*任务指令 1*
请找出下方各行中含有字符串“kern”的每一行并原样抄出,区分大小写。

--- 节选内容 ---

Javascript类型推断(2) - 开始训练吧

准备训练数据

下面我们将上一节获取的类型数据信息进行预处理,转化为可以训练的数据。

代码在GetTypes.js中,会创建三个相关目录:

let root = "data/Repos-cleaned";
let outputDirGold = "data/outputs-gold/";
let outputDirAll = "data/outputs-all/";
let outputDirCheckJS = "data/outputs-checkjs";
try {
    fs.mkdirSync(outputDirGold);
    fs.mkdirSync(outputDirAll);
    fs.mkdirSync(outputDirCheckJS);
}
catch (err) {
    console.log(err);
}

其中,outputs-all数据用于训练。而goutputs-gold中保存用户手动标注的类型信息,这个珍贵数据将用于测试集。output-checkjs用于和check js工具的结果做对比。

最终生成的训练数据如下例:

let a = 0 ; let s = "s" ; console . log ( s ) ;    O $number$ O O O O $string$ O O O $Console$ O $void$ O $string$ O O
class Test { public value : number ; constructor ( v ) { this . value = v ; } } let t = new Test ( 0 ) ;    O $any$ O O $number$ O O O O O $number$ O O O O $number$ O $number$ O O O O $Test$ O O $any$ O O O O

就是我们上节所见到的代码和token的对应。

这部分的原理大家应该已经了解了,源代码我们就不详细分析了。

拆分训练集和测试集

训练数据准备完成之后,我们就可以调用lexer.py将其分成训练集和测试集。

--- 给定信息 ---

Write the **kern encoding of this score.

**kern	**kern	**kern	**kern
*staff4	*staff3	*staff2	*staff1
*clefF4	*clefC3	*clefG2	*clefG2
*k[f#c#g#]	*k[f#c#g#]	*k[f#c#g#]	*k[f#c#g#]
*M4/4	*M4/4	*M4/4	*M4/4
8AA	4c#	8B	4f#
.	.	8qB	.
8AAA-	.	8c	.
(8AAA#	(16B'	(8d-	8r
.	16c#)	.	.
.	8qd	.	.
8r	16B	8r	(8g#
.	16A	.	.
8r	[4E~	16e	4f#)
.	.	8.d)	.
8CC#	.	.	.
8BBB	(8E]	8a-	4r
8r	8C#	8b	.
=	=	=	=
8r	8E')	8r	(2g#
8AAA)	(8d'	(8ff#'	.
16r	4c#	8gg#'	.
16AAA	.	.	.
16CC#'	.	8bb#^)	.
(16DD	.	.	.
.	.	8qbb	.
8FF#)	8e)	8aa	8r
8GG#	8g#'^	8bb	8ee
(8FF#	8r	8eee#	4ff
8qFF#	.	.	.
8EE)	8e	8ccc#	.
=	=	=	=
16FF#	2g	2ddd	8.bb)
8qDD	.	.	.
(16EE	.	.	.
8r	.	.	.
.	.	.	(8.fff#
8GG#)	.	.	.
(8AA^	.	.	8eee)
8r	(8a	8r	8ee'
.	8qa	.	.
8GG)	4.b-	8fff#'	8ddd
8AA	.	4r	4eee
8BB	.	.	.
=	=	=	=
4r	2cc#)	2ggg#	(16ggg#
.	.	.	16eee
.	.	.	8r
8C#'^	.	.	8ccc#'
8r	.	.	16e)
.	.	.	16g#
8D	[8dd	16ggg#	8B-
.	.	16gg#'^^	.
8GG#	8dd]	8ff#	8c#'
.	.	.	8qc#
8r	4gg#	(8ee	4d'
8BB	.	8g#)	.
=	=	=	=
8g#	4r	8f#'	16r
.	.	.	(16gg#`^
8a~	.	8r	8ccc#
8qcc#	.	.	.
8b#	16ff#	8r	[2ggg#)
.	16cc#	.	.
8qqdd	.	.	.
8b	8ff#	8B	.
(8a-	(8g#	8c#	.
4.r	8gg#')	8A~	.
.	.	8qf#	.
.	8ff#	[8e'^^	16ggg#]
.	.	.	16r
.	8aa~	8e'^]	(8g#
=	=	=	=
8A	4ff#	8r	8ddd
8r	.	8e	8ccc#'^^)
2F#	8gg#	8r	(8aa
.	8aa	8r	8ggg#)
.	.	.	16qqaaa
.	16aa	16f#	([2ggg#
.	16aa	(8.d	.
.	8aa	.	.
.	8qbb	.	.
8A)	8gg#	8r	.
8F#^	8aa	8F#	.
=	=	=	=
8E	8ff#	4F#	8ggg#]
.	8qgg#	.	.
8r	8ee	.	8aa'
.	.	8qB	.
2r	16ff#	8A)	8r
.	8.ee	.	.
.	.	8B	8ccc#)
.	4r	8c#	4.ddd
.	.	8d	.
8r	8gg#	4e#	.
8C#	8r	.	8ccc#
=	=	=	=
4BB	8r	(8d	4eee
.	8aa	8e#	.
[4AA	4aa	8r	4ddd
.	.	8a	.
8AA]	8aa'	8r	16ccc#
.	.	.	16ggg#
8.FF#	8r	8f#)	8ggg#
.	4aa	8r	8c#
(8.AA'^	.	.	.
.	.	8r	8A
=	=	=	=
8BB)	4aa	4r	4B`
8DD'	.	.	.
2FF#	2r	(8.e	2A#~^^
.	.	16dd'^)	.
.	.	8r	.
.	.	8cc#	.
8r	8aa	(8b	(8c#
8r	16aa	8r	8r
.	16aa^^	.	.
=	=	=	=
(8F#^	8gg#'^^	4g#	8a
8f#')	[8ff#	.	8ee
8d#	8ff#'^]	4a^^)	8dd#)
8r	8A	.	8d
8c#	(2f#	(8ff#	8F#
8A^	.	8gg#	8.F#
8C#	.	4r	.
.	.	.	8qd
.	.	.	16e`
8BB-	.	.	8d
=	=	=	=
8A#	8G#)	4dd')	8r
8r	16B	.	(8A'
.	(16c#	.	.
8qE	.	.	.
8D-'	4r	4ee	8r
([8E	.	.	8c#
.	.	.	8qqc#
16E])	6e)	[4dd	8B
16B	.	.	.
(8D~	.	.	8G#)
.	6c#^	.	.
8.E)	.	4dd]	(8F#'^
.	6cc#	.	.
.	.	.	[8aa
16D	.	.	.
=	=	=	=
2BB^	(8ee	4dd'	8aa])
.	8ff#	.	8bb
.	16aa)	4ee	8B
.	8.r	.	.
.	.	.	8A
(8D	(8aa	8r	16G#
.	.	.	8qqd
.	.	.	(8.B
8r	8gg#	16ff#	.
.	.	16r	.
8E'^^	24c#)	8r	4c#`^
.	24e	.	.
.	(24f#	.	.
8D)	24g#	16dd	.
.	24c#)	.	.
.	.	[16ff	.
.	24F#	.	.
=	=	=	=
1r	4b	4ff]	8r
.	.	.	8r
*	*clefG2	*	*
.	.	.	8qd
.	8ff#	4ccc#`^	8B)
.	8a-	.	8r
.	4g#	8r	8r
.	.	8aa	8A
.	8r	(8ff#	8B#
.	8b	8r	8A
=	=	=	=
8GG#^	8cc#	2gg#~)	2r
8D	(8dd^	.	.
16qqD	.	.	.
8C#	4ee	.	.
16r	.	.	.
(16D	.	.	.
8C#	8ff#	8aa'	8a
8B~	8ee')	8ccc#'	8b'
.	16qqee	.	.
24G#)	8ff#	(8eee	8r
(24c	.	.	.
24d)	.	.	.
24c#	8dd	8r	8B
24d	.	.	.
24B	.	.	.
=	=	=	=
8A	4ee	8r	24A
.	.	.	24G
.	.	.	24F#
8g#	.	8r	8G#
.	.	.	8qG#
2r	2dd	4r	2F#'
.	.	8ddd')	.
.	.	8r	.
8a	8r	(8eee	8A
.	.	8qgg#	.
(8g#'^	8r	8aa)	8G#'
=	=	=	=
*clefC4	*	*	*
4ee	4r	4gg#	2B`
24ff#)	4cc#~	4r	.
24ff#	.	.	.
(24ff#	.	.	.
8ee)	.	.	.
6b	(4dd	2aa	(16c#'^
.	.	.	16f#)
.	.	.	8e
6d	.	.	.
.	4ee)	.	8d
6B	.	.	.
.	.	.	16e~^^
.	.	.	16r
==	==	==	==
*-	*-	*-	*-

---

*任务指令 2*
把上面节选中以“训练数据准备完成之后”开头的那段话改写得更简短,保留其主要信息。

*完整输出 1*
Write the **kern encoding of this score.
**kern	**kern	**kern	**kern

*完整输出 2*
训练数据备好后,用lexer.py将其拆分为训练集和测试集。